Empirical Models of Privacy in Location Sharing (Toch et al, 2010)

In this paper, the authors propose a model for privacy location sharing, and investigate the relationships between the sharing behaviors and location characteristics and tracking methods. During the modeling process, it is meaningful to introduce entropy and apply it in later statistical analysis. However, I think that the other settings may lead to bias when conclude the results. The most influential factors may be the investigating system. How to communicate with participants and what they know about this project can lead to different location sharing behaviors. In my perspectives, the best datasets for analyzing privacy in location sharing are produced by users in daily life.
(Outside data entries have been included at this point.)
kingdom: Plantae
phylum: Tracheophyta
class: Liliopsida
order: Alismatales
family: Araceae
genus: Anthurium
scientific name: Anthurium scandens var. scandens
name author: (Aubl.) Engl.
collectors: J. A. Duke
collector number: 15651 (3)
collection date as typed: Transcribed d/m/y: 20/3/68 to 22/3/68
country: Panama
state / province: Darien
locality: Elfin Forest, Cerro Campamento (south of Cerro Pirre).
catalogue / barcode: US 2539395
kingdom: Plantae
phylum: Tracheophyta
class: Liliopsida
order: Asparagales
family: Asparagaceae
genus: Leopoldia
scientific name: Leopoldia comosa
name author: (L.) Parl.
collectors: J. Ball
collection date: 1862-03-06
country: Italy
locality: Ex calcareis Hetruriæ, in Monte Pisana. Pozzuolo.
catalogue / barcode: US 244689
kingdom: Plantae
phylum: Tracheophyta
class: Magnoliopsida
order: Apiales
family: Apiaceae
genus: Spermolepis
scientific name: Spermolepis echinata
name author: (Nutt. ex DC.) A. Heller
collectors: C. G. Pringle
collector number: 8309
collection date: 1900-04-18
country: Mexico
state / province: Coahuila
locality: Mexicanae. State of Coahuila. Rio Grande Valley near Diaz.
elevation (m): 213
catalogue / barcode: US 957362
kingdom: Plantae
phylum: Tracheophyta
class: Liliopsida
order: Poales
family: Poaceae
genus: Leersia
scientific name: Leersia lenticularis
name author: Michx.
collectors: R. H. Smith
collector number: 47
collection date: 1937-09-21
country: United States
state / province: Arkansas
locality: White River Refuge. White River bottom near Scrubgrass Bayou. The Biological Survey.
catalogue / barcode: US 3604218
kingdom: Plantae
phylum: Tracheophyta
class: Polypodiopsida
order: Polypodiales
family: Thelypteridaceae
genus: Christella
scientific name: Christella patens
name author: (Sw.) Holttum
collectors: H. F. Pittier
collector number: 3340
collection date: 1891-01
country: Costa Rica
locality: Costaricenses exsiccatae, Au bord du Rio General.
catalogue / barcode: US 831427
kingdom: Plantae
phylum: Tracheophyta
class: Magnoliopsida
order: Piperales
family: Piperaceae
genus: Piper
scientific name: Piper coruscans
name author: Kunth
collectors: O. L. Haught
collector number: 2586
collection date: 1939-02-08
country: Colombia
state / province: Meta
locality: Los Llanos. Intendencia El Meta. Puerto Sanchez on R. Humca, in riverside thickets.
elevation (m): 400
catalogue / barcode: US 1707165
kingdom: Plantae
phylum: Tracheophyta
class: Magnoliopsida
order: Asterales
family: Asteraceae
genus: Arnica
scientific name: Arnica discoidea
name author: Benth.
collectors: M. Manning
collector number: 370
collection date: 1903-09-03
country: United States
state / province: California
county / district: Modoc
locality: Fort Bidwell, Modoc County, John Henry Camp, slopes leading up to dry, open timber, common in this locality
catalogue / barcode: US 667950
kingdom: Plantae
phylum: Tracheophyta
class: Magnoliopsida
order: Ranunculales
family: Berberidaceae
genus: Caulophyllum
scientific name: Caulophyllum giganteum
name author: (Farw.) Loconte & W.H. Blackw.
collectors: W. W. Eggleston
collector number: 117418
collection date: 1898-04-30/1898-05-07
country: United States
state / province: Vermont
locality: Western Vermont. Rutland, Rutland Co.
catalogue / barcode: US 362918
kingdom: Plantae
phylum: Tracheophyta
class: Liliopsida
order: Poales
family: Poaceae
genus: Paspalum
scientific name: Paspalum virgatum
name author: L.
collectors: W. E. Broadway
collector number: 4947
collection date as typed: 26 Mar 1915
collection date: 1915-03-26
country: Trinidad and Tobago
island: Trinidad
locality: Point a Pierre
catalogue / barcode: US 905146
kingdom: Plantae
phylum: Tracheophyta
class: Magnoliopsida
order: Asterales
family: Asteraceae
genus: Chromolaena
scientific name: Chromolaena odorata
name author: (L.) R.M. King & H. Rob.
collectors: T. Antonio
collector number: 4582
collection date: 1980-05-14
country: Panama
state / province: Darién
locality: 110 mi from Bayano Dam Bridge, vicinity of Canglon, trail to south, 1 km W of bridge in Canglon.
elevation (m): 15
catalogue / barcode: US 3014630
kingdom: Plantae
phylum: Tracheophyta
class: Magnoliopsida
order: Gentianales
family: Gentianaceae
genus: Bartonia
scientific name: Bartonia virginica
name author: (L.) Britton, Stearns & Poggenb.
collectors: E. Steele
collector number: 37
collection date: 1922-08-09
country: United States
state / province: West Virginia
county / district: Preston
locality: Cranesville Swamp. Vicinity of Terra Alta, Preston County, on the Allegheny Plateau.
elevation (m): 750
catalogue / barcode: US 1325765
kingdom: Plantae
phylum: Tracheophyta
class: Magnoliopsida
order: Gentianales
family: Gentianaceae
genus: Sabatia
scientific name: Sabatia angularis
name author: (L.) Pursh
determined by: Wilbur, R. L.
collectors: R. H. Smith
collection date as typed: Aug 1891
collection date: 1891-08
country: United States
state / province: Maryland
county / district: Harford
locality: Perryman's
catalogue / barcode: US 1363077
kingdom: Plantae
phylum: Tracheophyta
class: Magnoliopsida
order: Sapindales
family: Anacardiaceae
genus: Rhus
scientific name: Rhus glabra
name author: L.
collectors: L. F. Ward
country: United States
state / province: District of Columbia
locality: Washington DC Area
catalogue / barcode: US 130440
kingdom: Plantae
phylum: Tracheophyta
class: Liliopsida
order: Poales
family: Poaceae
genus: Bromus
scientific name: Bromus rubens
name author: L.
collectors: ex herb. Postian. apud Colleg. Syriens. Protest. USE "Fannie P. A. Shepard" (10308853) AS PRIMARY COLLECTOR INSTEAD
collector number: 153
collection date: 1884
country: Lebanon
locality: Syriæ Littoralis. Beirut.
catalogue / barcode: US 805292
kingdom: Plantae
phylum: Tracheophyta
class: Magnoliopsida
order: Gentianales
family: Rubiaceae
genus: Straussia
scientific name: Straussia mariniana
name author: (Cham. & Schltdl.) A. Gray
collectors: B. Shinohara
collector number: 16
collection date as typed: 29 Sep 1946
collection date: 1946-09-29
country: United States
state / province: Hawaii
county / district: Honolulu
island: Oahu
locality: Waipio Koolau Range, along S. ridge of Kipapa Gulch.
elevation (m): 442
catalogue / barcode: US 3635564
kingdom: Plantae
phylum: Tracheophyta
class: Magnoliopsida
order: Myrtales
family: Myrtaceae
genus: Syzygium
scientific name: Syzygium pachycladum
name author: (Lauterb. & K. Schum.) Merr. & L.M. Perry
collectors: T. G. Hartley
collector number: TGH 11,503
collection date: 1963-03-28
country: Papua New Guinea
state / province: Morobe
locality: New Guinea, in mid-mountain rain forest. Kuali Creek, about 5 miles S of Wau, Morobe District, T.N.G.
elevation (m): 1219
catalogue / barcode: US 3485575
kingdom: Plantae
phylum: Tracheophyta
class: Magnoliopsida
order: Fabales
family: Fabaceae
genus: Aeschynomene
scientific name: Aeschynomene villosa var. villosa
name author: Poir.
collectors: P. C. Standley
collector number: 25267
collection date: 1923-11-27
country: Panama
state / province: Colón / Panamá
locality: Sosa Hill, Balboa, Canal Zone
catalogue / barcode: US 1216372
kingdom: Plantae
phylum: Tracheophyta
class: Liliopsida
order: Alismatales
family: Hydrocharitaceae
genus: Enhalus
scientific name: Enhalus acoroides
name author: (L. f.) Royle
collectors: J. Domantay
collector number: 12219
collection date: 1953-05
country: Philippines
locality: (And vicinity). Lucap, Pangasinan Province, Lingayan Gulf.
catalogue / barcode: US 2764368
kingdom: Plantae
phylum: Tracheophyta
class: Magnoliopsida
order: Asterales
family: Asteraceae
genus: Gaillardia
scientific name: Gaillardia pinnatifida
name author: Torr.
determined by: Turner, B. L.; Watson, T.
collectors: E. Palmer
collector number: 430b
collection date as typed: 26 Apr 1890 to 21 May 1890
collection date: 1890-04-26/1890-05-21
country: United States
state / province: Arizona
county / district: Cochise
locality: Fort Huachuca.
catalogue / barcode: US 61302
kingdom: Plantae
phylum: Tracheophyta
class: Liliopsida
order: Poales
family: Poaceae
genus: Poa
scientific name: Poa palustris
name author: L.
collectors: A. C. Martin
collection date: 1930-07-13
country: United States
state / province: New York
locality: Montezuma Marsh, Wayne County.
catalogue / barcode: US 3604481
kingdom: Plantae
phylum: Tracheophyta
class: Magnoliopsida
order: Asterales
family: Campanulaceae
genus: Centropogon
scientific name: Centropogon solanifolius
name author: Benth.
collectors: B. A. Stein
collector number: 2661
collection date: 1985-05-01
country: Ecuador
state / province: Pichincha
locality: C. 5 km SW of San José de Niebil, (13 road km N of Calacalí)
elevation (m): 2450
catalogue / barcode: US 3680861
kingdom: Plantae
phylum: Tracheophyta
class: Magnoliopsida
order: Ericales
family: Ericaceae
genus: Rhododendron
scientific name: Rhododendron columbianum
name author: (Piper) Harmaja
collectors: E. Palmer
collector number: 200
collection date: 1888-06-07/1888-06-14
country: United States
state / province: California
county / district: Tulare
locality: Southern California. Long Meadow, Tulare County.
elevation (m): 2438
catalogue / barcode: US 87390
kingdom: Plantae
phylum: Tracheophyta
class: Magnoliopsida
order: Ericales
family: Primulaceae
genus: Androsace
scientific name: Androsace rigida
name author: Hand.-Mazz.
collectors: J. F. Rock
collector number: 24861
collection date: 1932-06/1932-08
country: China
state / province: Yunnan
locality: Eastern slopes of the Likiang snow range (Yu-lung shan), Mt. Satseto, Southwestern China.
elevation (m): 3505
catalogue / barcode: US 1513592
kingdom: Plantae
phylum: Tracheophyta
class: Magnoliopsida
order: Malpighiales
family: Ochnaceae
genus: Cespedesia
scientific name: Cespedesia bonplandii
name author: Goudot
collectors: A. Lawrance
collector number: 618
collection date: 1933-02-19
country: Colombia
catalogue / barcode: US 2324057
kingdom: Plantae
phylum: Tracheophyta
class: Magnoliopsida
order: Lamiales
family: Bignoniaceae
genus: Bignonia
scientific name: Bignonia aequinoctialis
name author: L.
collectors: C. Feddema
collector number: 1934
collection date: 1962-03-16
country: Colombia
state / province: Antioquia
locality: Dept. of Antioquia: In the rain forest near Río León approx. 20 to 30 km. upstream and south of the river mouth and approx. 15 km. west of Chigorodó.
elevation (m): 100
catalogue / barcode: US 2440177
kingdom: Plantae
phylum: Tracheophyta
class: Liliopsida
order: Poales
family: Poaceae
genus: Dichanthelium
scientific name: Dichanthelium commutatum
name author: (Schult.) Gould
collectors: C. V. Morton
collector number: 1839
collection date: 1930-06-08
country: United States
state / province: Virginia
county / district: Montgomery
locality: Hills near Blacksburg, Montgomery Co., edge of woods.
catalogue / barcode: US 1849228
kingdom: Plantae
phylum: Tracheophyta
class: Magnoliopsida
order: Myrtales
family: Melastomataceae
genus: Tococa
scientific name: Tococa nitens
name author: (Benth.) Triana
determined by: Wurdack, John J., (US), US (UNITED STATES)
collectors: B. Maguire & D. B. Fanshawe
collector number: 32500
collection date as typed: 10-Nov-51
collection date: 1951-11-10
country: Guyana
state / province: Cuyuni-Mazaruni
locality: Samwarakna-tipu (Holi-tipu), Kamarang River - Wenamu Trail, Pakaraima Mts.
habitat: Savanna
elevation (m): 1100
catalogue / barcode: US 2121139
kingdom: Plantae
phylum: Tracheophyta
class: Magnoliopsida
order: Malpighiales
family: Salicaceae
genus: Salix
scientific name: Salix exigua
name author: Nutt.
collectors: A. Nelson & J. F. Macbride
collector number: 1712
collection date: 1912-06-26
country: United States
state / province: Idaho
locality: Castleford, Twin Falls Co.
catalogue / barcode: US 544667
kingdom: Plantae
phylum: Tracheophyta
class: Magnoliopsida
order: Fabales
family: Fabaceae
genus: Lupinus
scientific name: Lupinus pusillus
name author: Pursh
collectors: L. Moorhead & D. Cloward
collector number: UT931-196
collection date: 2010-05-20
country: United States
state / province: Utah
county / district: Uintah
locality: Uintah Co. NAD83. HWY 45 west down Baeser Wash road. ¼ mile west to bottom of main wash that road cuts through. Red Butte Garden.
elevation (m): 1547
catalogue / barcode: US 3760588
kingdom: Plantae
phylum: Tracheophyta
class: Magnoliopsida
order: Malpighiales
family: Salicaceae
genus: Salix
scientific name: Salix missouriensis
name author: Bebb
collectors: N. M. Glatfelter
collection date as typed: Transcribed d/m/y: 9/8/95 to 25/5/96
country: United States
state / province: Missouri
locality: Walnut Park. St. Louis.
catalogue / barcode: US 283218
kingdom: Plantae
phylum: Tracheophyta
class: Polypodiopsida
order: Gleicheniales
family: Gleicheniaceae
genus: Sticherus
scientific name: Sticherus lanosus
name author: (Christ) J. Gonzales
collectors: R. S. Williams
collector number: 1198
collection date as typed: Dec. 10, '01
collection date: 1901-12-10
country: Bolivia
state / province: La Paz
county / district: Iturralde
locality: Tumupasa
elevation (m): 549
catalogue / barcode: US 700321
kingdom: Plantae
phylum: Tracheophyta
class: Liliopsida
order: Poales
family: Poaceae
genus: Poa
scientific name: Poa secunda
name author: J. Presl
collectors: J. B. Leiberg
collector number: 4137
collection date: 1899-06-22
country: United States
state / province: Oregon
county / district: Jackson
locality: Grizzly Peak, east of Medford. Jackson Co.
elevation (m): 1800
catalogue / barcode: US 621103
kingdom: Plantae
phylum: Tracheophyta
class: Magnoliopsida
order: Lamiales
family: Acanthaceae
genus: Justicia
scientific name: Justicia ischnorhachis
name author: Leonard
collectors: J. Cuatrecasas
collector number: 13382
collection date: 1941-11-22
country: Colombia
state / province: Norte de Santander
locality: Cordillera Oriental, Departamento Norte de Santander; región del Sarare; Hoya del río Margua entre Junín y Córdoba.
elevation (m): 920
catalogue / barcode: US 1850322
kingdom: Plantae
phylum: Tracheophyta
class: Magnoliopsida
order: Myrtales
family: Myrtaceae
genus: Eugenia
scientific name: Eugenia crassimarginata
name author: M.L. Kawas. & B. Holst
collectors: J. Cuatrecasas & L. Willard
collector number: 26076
The empirical environment is not natural for users and likely to change their behaviors. For example, we may doubt whether participants are more willing to share locations because they get pay from this project. We also don’t know whether they share locations on purpose in this project, which is not the natural states. Therefore, limitations can include that data come from particular applications and devices provided by researchers.

 

It is tricky to measure how comfortable people are willing to share their locations. Hence, it is necessary to ensure the natural inputs from participants (i.e., lessen the systematic errors). There are two possible ways we can improve privacy analysis in location sharing. In one hand, we should collect datasets from people’s daily life, which ensure the randomness of data. In the other hand, we can have more comprehensive data, participants, and context to simulate the natural environment rather than rely on a simple model.